Pictures paired with source code
========================

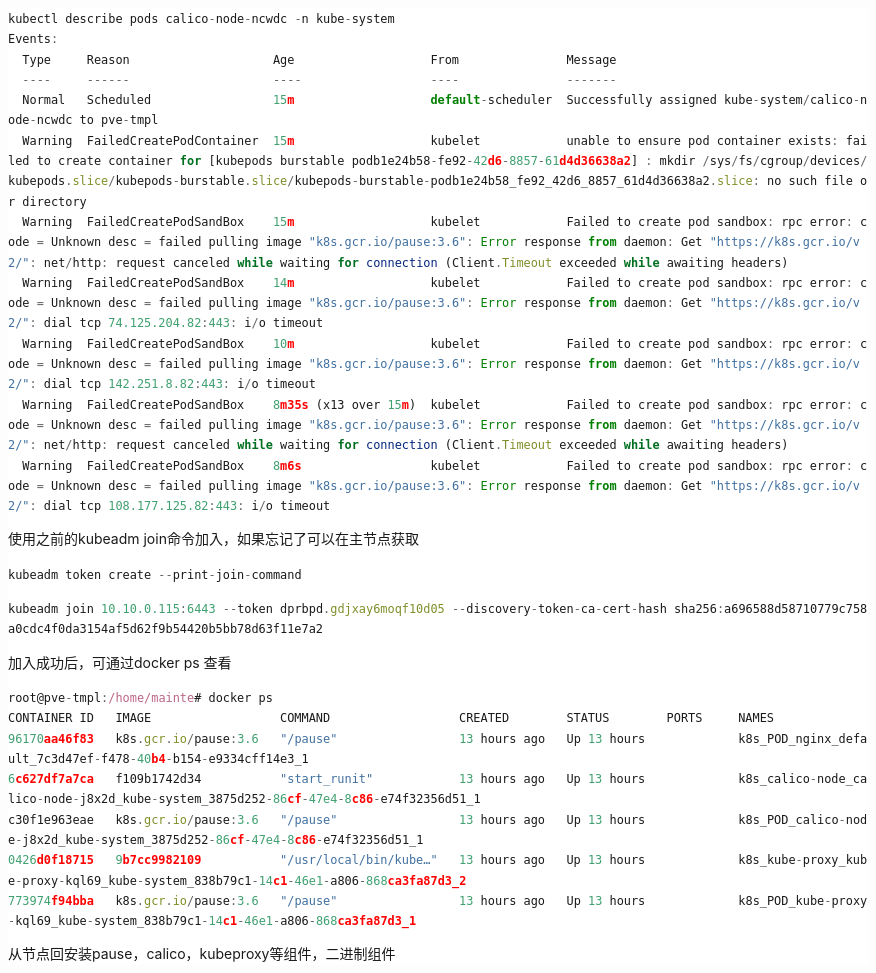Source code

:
 ```javascript
kubectl describe pods calico-node-ncwdc -n kube-system
Events:
  Type     Reason                    Age                   From               Message
  ----     ------                    ----                  ----               -------
  Normal   Scheduled                 15m                   default-scheduler  Successfully assigned kube-system/calico-node-ncwdc to pve-tmpl
  Warning  FailedCreatePodContainer  15m                   kubelet            unable to ensure pod container exists: failed to create container for [kubepods burstable podb1e24b58-fe92-42d6-8857-61d4d36638a2] : mkdir /sys/fs/cgroup/devices/kubepods.slice/kubepods-burstable.slice/kubepods-burstable-podb1e24b58_fe92_42d6_8857_61d4d36638a2.slice: no such file or directory
  Warning  FailedCreatePodSandBox    15m                   kubelet            Failed to create pod sandbox: rpc error: code = Unknown desc = failed pulling image "k8s.gcr.io/pause:3.6": Error response from daemon: Get "https://k8s.gcr.io/v2/": net/http: request canceled while waiting for connection (Client.Timeout exceeded while awaiting headers)
  Warning  FailedCreatePodSandBox    14m                   kubelet            Failed to create pod sandbox: rpc error: code = Unknown desc = failed pulling image "k8s.gcr.io/pause:3.6": Error response from daemon: Get "https://k8s.gcr.io/v2/": dial tcp 74.125.204.82:443: i/o timeout
  Warning  FailedCreatePodSandBox    10m                   kubelet            Failed to create pod sandbox: rpc error: code = Unknown desc = failed pulling image "k8s.gcr.io/pause:3.6": Error response from daemon: Get "https://k8s.gcr.io/v2/": dial tcp 142.251.8.82:443: i/o timeout
  Warning  FailedCreatePodSandBox    8m35s (x13 over 15m)  kubelet            Failed to create pod sandbox: rpc error: code = Unknown desc = failed pulling image "k8s.gcr.io/pause:3.6": Error response from daemon: Get "https://k8s.gcr.io/v2/": net/http: request canceled while waiting for connection (Client.Timeout exceeded while awaiting headers)
  Warning  FailedCreatePodSandBox    8m6s                  kubelet            Failed to create pod sandbox: rpc error: code = Unknown desc = failed pulling image "k8s.gcr.io/pause:3.6": Error response from daemon: Get "https://k8s.gcr.io/v2/": dial tcp 108.177.125.82:443: i/o timeout
```
使用之前的kubeadm join命令加入，如果忘记了可以在主节点获取
```javascript
kubeadm token create --print-join-command
```
```javascript
kubeadm join 10.10.0.115:6443 --token dprbpd.gdjxay6moqf10d05 --discovery-token-ca-cert-hash sha256:a696588d58710779c758a0cdc4f0da3154af5d62f9b54420b5bb78d63f11e7a2 
```
加入成功后，可通过docker ps 查看

```javascript
root@pve-tmpl:/home/mainte# docker ps
CONTAINER ID   IMAGE                  COMMAND                  CREATED        STATUS        PORTS     NAMES
96170aa46f83   k8s.gcr.io/pause:3.6   "/pause"                 13 hours ago   Up 13 hours             k8s_POD_nginx_default_7c3d47ef-f478-40b4-b154-e9334cff14e3_1
6c627df7a7ca   f109b1742d34           "start_runit"            13 hours ago   Up 13 hours             k8s_calico-node_calico-node-j8x2d_kube-system_3875d252-86cf-47e4-8c86-e74f32356d51_1
c30f1e963eae   k8s.gcr.io/pause:3.6   "/pause"                 13 hours ago   Up 13 hours             k8s_POD_calico-node-j8x2d_kube-system_3875d252-86cf-47e4-8c86-e74f32356d51_1
0426d0f18715   9b7cc9982109           "/usr/local/bin/kube…"   13 hours ago   Up 13 hours             k8s_kube-proxy_kube-proxy-kql69_kube-system_838b79c1-14c1-46e1-a806-868ca3fa87d3_2
773974f94bba   k8s.gcr.io/pause:3.6   "/pause"                 13 hours ago   Up 13 hours             k8s_POD_kube-proxy-kql69_kube-system_838b79c1-14c1-46e1-a806-868ca3fa87d3_1
```
从节点回安装pause，calico，kubeproxy等组件，二进制组件
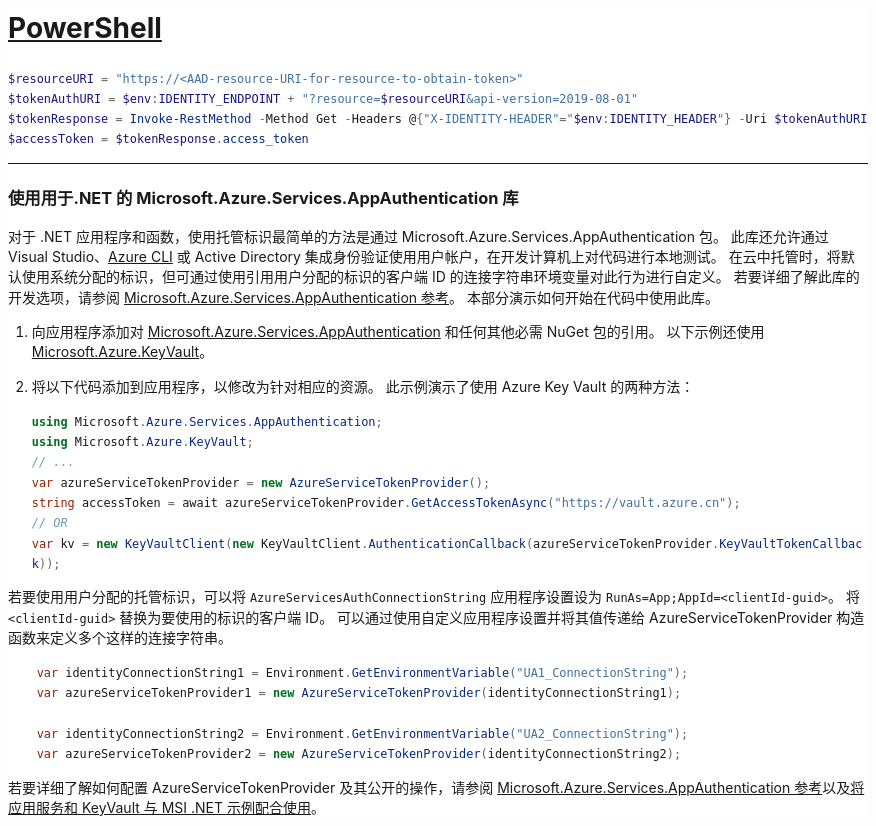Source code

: # <a name="powershell"></a>[PowerShell](#tab/powershell)

```powershell
$resourceURI = "https://<AAD-resource-URI-for-resource-to-obtain-token>"
$tokenAuthURI = $env:IDENTITY_ENDPOINT + "?resource=$resourceURI&api-version=2019-08-01"
$tokenResponse = Invoke-RestMethod -Method Get -Headers @{"X-IDENTITY-HEADER"="$env:IDENTITY_HEADER"} -Uri $tokenAuthURI
$accessToken = $tokenResponse.access_token
```

---

### <a name="using-the-microsoftazureservicesappauthentication-library-for-net"></a><a name="asal"></a>使用用于.NET 的 Microsoft.Azure.Services.AppAuthentication 库

对于 .NET 应用程序和函数，使用托管标识最简单的方法是通过 Microsoft.Azure.Services.AppAuthentication 包。 此库还允许通过 Visual Studio、[Azure CLI](/cli) 或 Active Directory 集成身份验证使用用户帐户，在开发计算机上对代码进行本地测试。 在云中托管时，将默认使用系统分配的标识，但可通过使用引用用户分配的标识的客户端 ID 的连接字符串环境变量对此行为进行自定义。 若要详细了解此库的开发选项，请参阅 [Microsoft.Azure.Services.AppAuthentication 参考]。 本部分演示如何开始在代码中使用此库。

1. 向应用程序添加对 [Microsoft.Azure.Services.AppAuthentication](https://www.nuget.org/packages/Microsoft.Azure.Services.AppAuthentication) 和任何其他必需 NuGet 包的引用。 以下示例还使用 [Microsoft.Azure.KeyVault](https://www.nuget.org/packages/Microsoft.Azure.KeyVault)。

2. 将以下代码添加到应用程序，以修改为针对相应的资源。 此示例演示了使用 Azure Key Vault 的两种方法：

    ```csharp
    using Microsoft.Azure.Services.AppAuthentication;
    using Microsoft.Azure.KeyVault;
    // ...
    var azureServiceTokenProvider = new AzureServiceTokenProvider();
    string accessToken = await azureServiceTokenProvider.GetAccessTokenAsync("https://vault.azure.cn");
    // OR
    var kv = new KeyVaultClient(new KeyVaultClient.AuthenticationCallback(azureServiceTokenProvider.KeyVaultTokenCallback));
    ```

若要使用用户分配的托管标识，可以将 `AzureServicesAuthConnectionString` 应用程序设置设为 `RunAs=App;AppId=<clientId-guid>`。 将 `<clientId-guid>` 替换为要使用的标识的客户端 ID。 可以通过使用自定义应用程序设置并将其值传递给 AzureServiceTokenProvider 构造函数来定义多个这样的连接字符串。

```csharp
    var identityConnectionString1 = Environment.GetEnvironmentVariable("UA1_ConnectionString");
    var azureServiceTokenProvider1 = new AzureServiceTokenProvider(identityConnectionString1);
    
    var identityConnectionString2 = Environment.GetEnvironmentVariable("UA2_ConnectionString");
    var azureServiceTokenProvider2 = new AzureServiceTokenProvider(identityConnectionString2);
```

若要详细了解如何配置 AzureServiceTokenProvider 及其公开的操作，请参阅 [Microsoft.Azure.Services.AppAuthentication 参考]以及[将应用服务和 KeyVault 与 MSI .NET 示例配合使用](https://github.com/Azure-Samples/app-service-msi-keyvault-dotnet)。


[Microsoft.Azure.Services.AppAuthentication 参考]: ../key-vault/general/service-to-service-authentication.md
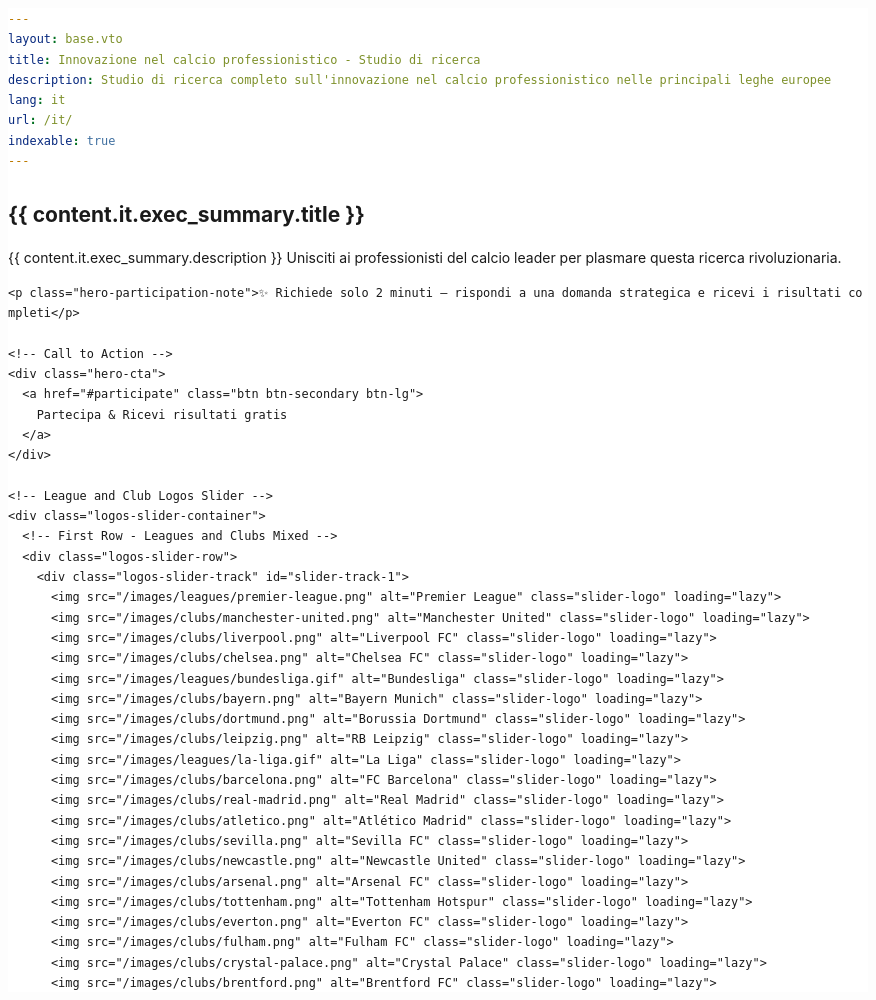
 ```yaml
---
layout: base.vto
title: Innovazione nel calcio professionistico - Studio di ricerca
description: Studio di ricerca completo sull'innovazione nel calcio professionistico nelle principali leghe europee
lang: it
url: /it/
indexable: true
---
```



<section class="hero-section">
  <div class="hero-content">
    <h1 class="hero-title text-balance">{{ content.it.exec_summary.title }}</h1>
    <p class="hero-description">{{ content.it.exec_summary.description }} Unisciti ai professionisti del calcio leader per plasmare questa ricerca rivoluzionaria.</p>

    <p class="hero-participation-note">✨ Richiede solo 2 minuti — rispondi a una domanda strategica e ricevi i risultati completi</p>

    <!-- Call to Action -->
    <div class="hero-cta">
      <a href="#participate" class="btn btn-secondary btn-lg">
        Partecipa & Ricevi risultati gratis
      </a>
    </div>

    <!-- League and Club Logos Slider -->
    <div class="logos-slider-container">
      <!-- First Row - Leagues and Clubs Mixed -->
      <div class="logos-slider-row">
        <div class="logos-slider-track" id="slider-track-1">
          <img src="/images/leagues/premier-league.png" alt="Premier League" class="slider-logo" loading="lazy">
          <img src="/images/clubs/manchester-united.png" alt="Manchester United" class="slider-logo" loading="lazy">
          <img src="/images/clubs/liverpool.png" alt="Liverpool FC" class="slider-logo" loading="lazy">
          <img src="/images/clubs/chelsea.png" alt="Chelsea FC" class="slider-logo" loading="lazy">
          <img src="/images/leagues/bundesliga.gif" alt="Bundesliga" class="slider-logo" loading="lazy">
          <img src="/images/clubs/bayern.png" alt="Bayern Munich" class="slider-logo" loading="lazy">
          <img src="/images/clubs/dortmund.png" alt="Borussia Dortmund" class="slider-logo" loading="lazy">
          <img src="/images/clubs/leipzig.png" alt="RB Leipzig" class="slider-logo" loading="lazy">
          <img src="/images/leagues/la-liga.gif" alt="La Liga" class="slider-logo" loading="lazy">
          <img src="/images/clubs/barcelona.png" alt="FC Barcelona" class="slider-logo" loading="lazy">
          <img src="/images/clubs/real-madrid.png" alt="Real Madrid" class="slider-logo" loading="lazy">
          <img src="/images/clubs/atletico.png" alt="Atlético Madrid" class="slider-logo" loading="lazy">
          <img src="/images/clubs/sevilla.png" alt="Sevilla FC" class="slider-logo" loading="lazy">
          <img src="/images/clubs/newcastle.png" alt="Newcastle United" class="slider-logo" loading="lazy">
          <img src="/images/clubs/arsenal.png" alt="Arsenal FC" class="slider-logo" loading="lazy">
          <img src="/images/clubs/tottenham.png" alt="Tottenham Hotspur" class="slider-logo" loading="lazy">
          <img src="/images/clubs/everton.png" alt="Everton FC" class="slider-logo" loading="lazy">
          <img src="/images/clubs/fulham.png" alt="Fulham FC" class="slider-logo" loading="lazy">
          <img src="/images/clubs/crystal-palace.png" alt="Crystal Palace" class="slider-logo" loading="lazy">
          <img src="/images/clubs/brentford.png" alt="Brentford FC" class="slider-logo" loading="lazy">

========================

Within the data above, how many lines include "Studio"? The number alone is the answer.

• OUTPUT BELOW:
3